[What this task involves]
What lines below contain the string "même"? List them all.

[Provided material]
--
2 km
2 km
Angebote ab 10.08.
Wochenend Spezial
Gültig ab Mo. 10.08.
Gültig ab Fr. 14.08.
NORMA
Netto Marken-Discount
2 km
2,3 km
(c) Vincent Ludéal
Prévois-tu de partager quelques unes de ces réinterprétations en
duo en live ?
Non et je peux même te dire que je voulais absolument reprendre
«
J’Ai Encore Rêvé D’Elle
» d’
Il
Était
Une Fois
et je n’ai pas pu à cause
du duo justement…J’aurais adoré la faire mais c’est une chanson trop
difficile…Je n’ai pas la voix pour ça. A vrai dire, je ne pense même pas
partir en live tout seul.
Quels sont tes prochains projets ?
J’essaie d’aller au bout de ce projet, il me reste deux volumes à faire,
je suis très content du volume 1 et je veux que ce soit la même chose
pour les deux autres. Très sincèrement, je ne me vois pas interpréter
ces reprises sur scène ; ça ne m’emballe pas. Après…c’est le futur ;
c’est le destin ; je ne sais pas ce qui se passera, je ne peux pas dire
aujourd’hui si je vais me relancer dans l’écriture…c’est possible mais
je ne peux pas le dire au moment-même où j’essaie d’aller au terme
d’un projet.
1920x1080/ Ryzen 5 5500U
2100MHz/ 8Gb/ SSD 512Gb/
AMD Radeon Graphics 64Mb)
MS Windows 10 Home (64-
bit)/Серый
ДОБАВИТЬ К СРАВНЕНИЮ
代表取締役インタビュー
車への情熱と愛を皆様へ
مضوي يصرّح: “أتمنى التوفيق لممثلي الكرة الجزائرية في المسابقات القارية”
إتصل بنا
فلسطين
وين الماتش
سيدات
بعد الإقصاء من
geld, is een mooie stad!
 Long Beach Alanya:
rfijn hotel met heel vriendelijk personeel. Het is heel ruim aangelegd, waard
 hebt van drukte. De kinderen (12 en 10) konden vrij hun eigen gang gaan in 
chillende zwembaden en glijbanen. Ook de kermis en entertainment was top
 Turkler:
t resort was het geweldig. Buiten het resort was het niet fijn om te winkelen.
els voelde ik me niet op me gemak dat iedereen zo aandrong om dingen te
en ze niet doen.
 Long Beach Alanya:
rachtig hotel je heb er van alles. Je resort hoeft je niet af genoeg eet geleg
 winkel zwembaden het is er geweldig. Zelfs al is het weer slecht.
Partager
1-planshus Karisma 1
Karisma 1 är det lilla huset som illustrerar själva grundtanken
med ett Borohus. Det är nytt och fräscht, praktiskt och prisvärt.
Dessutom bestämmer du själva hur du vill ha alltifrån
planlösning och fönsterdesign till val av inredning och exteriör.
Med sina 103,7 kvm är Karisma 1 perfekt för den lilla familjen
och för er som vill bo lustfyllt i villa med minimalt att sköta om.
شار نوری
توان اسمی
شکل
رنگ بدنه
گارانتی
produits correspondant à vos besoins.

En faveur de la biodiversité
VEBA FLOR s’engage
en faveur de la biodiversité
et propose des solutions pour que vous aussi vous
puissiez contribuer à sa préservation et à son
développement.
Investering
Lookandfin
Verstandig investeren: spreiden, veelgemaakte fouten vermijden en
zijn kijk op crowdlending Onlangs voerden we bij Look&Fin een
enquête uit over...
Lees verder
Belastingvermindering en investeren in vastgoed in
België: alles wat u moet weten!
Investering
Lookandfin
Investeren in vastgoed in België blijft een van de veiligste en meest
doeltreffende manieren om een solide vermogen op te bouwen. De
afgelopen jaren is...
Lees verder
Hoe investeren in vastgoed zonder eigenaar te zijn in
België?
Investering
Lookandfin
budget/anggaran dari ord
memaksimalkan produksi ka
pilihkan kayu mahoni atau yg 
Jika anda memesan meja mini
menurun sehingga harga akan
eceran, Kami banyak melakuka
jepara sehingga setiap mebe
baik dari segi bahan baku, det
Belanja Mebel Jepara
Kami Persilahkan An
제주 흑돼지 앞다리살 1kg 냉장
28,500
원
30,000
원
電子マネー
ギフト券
--
[Output]
Non et je peux même te dire que je voulais absolument reprendre
difficile…Je n’ai pas la voix pour ça. A vrai dire, je ne pense même pas
je suis très content du volume 1 et je veux que ce soit la même chose
je ne peux pas le dire au moment-même où j’essaie d’aller au terme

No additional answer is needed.